"Mengapa kau tak menjawab pertanyaanku? Sekali lagi aku bertanya padamu. Apa kau mengenali pembunuhku?" Tanya Irma.
   "Aku heran. Bukankah kau memiliki kemampuan mistis? Tak bisakah kau mencari pembunuhmu sendiri?" Elak Ranko. Ia berusaha mengalihkan pembicaraan. Tapi, usahanya sia-sia.
   Irma mengerutkan kening. "Aku hanya ingin kau menyelidiki pemilik Jurnal Hantu. Sepertinya, kau mengetahui pemilik Jurnal Hantu. Jika kau mengenalnya, tolong beritahu aku."

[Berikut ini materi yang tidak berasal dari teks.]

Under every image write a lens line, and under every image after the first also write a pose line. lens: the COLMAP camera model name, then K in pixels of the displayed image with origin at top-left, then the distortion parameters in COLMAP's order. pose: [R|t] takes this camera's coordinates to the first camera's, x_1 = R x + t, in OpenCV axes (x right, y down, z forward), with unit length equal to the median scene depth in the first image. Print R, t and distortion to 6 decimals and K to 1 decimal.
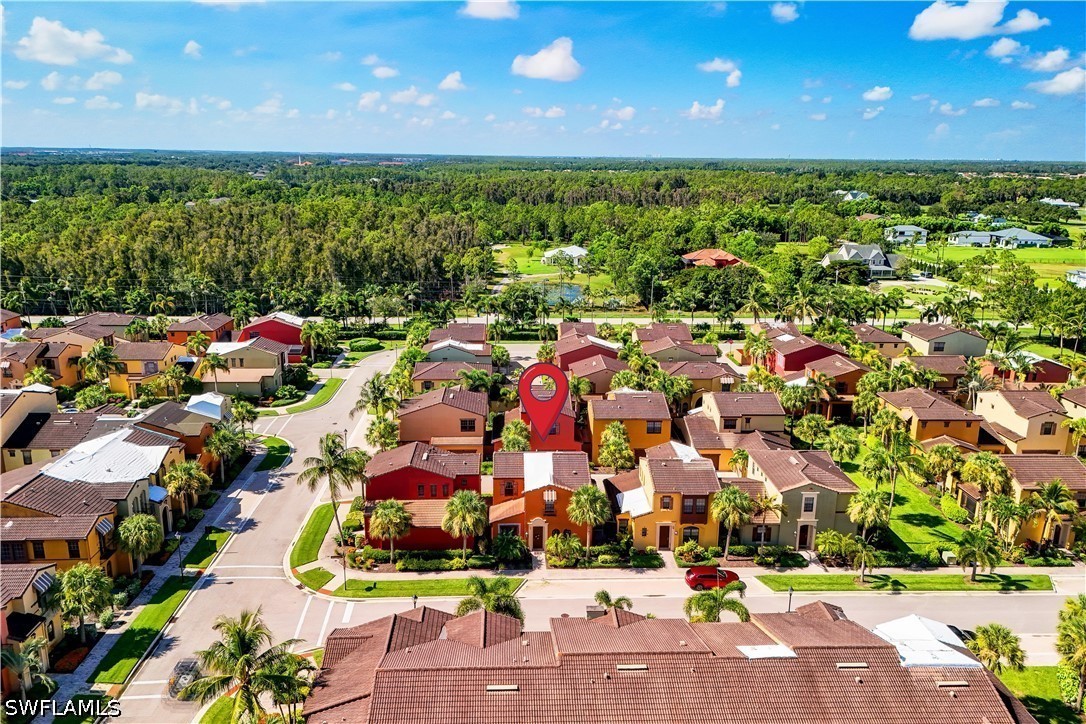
lens RADIAL K [[794.8, 0, 543.3], [0, 794.8, 360.3], [0, 0, 1]] dist [0.027356, -0.001804]
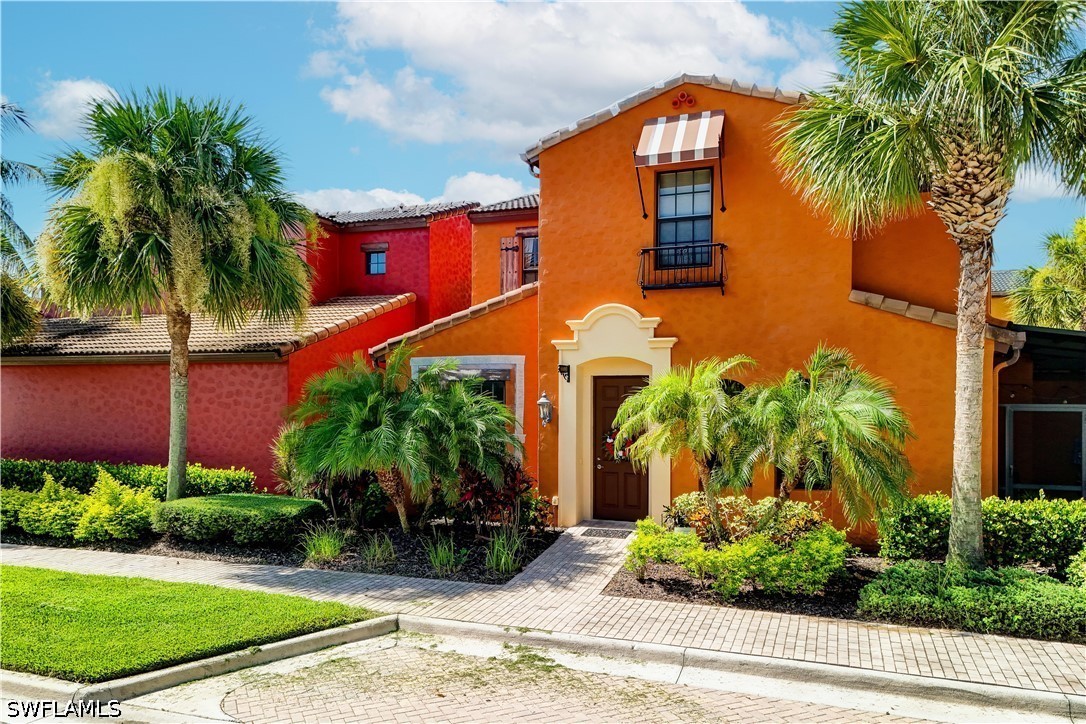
lens RADIAL K [[794.8, 0, 542.3], [0, 794.8, 365.2], [0, 0, 1]] dist [0.027356, -0.001804]
pose [[0.920703, -0.006310, -0.390213, 0.044106], [-0.092565, 0.967806, -0.234056, 0.252679], [0.379127, 0.251616, 0.890478, 0.860084]]
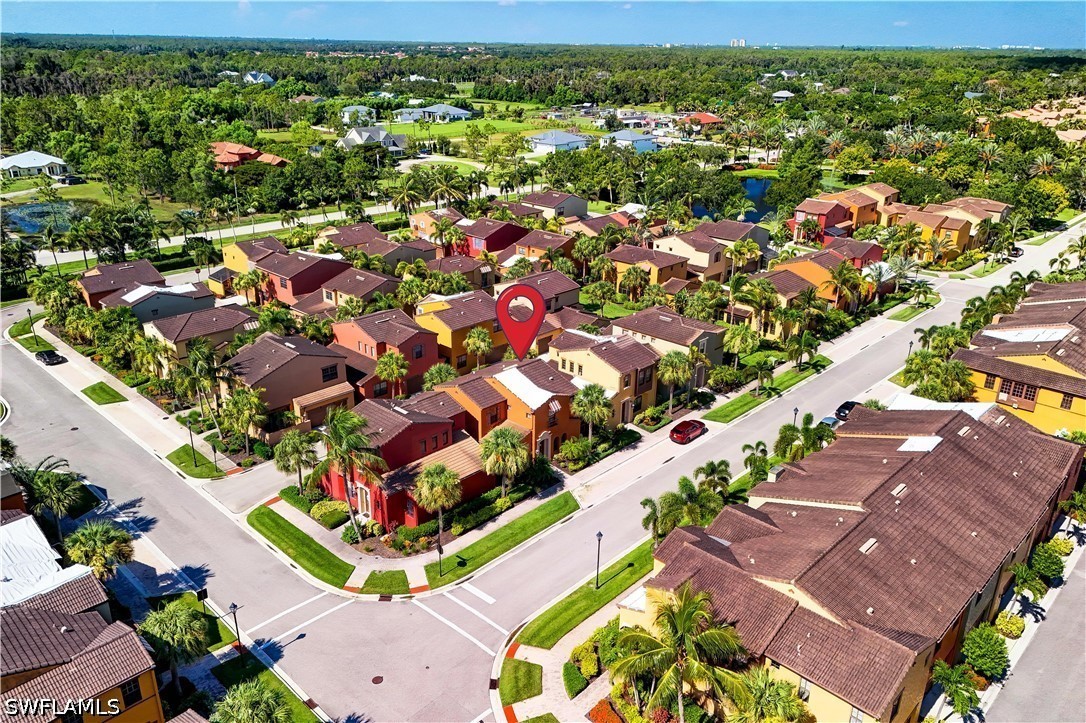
lens RADIAL K [[794.8, 0, 542.7], [0, 794.8, 363.2], [0, 0, 1]] dist [0.027356, -0.001804]
pose [[0.724126, -0.260108, 0.638737, -0.611477], [0.167728, 0.964765, 0.202723, -0.081128], [-0.668961, -0.039663, 0.742239, 0.283693]]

"Tidak. Aku tidak tahu", jawab Ranko. Ia menggelengkan kepalanya dengan tegas. Matanya tidak mengedip sekali pun ketika ditatap Irma penuh kecurigaan.
Irma mendehem. "Tak seperti isu yang kudengar. Ada gadis indigo yang berteman akrab dengan seorang anak muda pemburu hantu yang memiliki Jurnal Hantu."
"Apa maksudmu?" Tanya Ranko dengan raut wajah sedingin es Kutub Utara. Hantu perempuan ini diberi hati, minta jantung. Ranko paling tak suka jika disindir.
    "Aku tak menyangka para hantu suka bergosip."
"Kau kan gadis indigo itu?"
"Bukan. Aku tak mengenal pemburu hantu mana pun. Aku sibuk sekolah. Tak ada waktu luang untuk mengurus hantu apa pun."
"Benarkah?" Bisik Irma. Rambut Irma sekarang dipenuhi ratusan ular seperti Medusa. "Akan kupaksa kau mengakui kebohonganmu."